Interesting stuff, questioning some of my assumptions.

Posted by: Phillip | June 24, 2009 1:01 PM

9

Sorry but the issue is waaay too complex to distill it all down into a simple little experiment that supposedly discredits the entire PSA (which, by the article exploits a pre-existing storyline that most people love -- "what you thought was the case is wrong"). You had to have been around in the early 60's (like some of us geezers) and see how "the norm" truly was to visit your local fast food joint, eat your burger in the car, then throw the trash out the window in the same way that people still do at the movie theater, knowing someone will come along and clean it up.

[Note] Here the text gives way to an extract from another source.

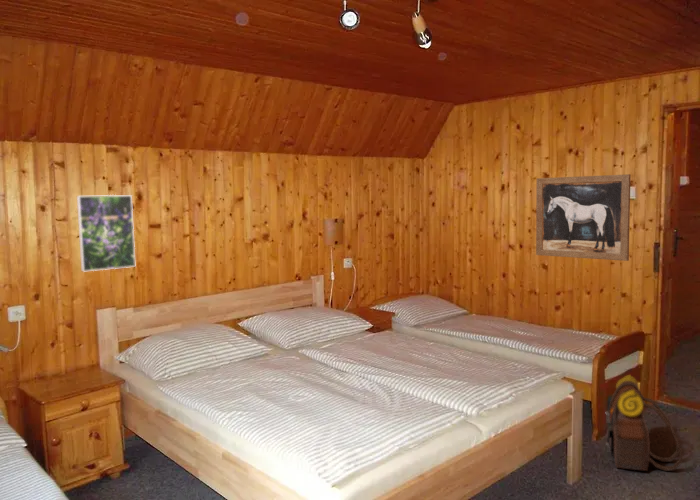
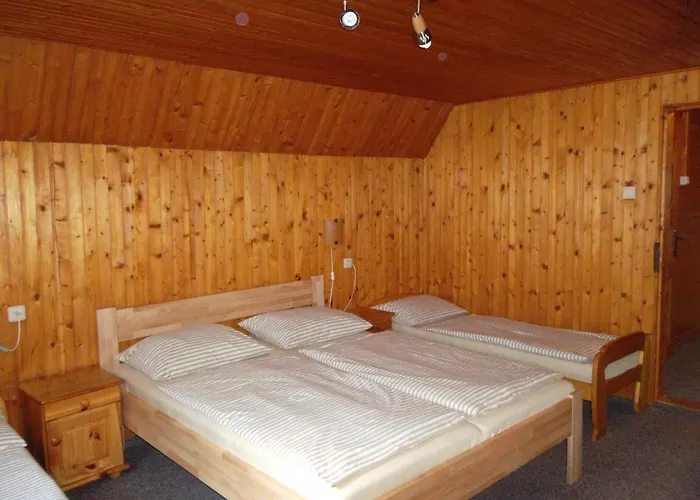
- wall art [535,173,632,262]
- backpack [605,374,683,472]
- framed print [76,194,137,273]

Lady Bird Johnson put the skids on that behavior in a big way in 1965 as the figurehead for the Highway Beautification Act. By the late sixties non-littering was already an established trend. To make any sense of the Indian PSA, you have to put it into that historical context, which the article makes absolutely no mention of, and I don't even know how you do any sort of multivariate assessment to get at that. The main point is that the PSA wasn't working on a blank canvas (the way things were in 1965). It was simply strengthening an already existing trend. Bottom line, it's a flimsy article which ... eh hem ... fails to include the proper baseline.

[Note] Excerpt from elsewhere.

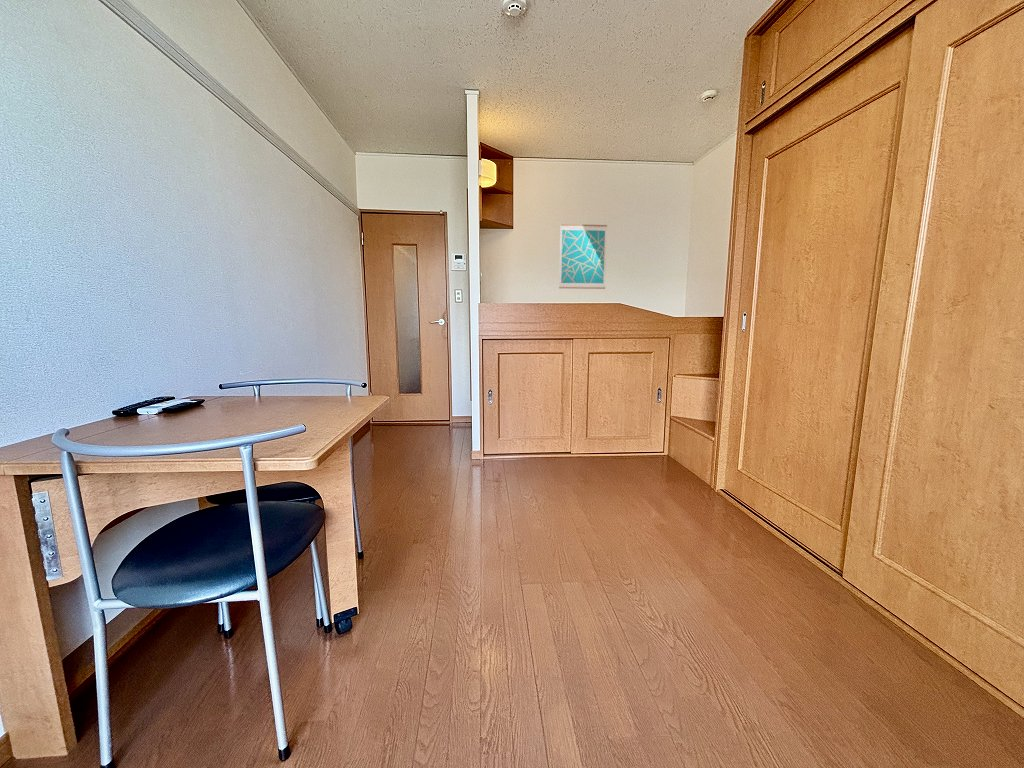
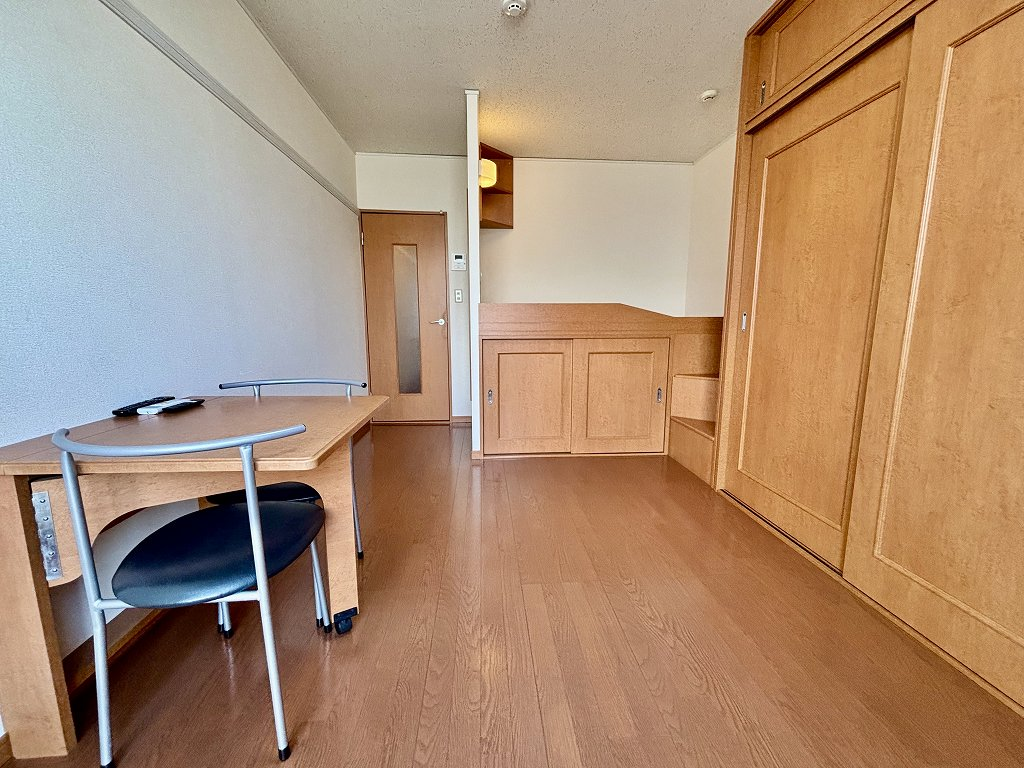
- wall art [558,223,608,290]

Posted by: Randy Olson | June 24, 2009 2:17 PM

10

Phillip, now we're touching upon the nature of art (including advertising). He's an actor, and there's some assumption that the audience (you and I) are willing participants, meaning we're willing to suspend some disbelief. After all, it doesn't take much thought to realize how very unlikely it is that a TV camera just happened to be filming this old Native American when he noticed the litter and shed a tear.

You may be distracted by the fact that he's not actually a Native American - and that reaction is both understandable and valid - but if you are, it is impossible for that actor to deliver that message to you in that way.

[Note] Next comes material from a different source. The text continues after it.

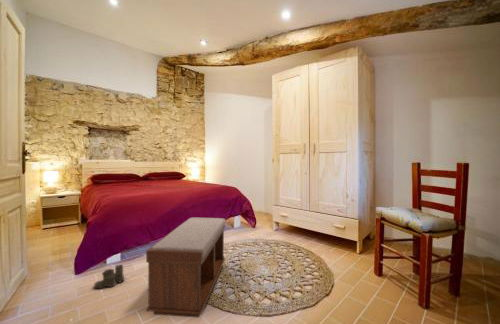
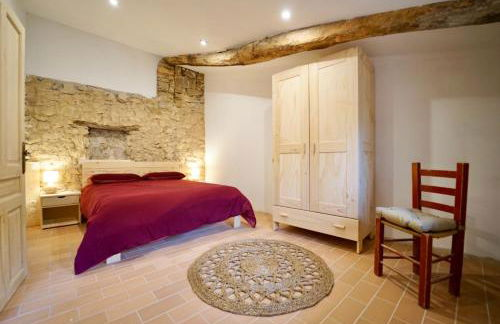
- bench [145,217,227,318]
- boots [93,263,125,290]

However, I think we are digressing. :)

Posted by: Lobster | June 24, 2009 2:47 PM

11
Public service communicators should avoid the tendency to send the normatively muddled message that a targeted activity is socially disapproved but widespread.

How come it works for right-wingers with their various bogeymen?

Posted by: Azkyroth | June 24, 2009 4:17 PM

12

Azkyroth, I would actually say it explains why campaigns like "abstinence only" ultimately fail. The findings don''t stop organizations from continually sending such messages, it just states that the desired outcomes may be negatively affected.

That said, when I turn the tables on some the local issues in Utah, like illegal ATV trail-use on public lands, it might explain some of what many of us regionally consider failed ad campaigns.

Phillip

Posted by: Phillip | June 25, 2009 2:31 AM

13


need to protect animals!

Posted by: auto alarmy szczecin | June 30, 2009 1:53 PM

14

What Randy Olson said. It used to be the norm to throw trash out the windows (and it still is in a lot of other countries, by the way). It's probably impossible to tell whether the Iron Eyes Cody campaign had any effect on that, but sometime in the mid to late 1960s, (many, not all) people realized they shouldn't throw trash out on the street.

Unfortunately, cigarette smokers haven't got the message yet. They think nothing of tossing their butts out the window, or dumping their ashtrays in the median at a stoplight. Fortunately they're a dying breed.

Posted by: John S. | July 1, 2009 5:56 AM

15

The "Don't Mess With Texas" campaign was pretty ubiquitous and effectively played off of basically nationalistic pride. But it also did some very simple things like giving out little trash-bags to keep in your car which (anecdotal) worked well.

A key to a good campaign to change behaviours is to provide a reasonable alternative. I'm sure there is a lesson in there for safe-sex vs abstinence only.

Posted by: travc | July 1, 2009 6:43 AM

16

PS: Texas was significantly less crazy (radicalized) politics wise back then too... which helped. These days the campaign would probably be dismissed by ~30% of people as big-government liberal propaganda.

Posted by: travc | July 1, 2009 6:45 AM

17

Cialdini and his team found people are far more likely to litter in an already littered environment than in a clean one.

Isn't that basically a rehash of the 'broken windows' theory?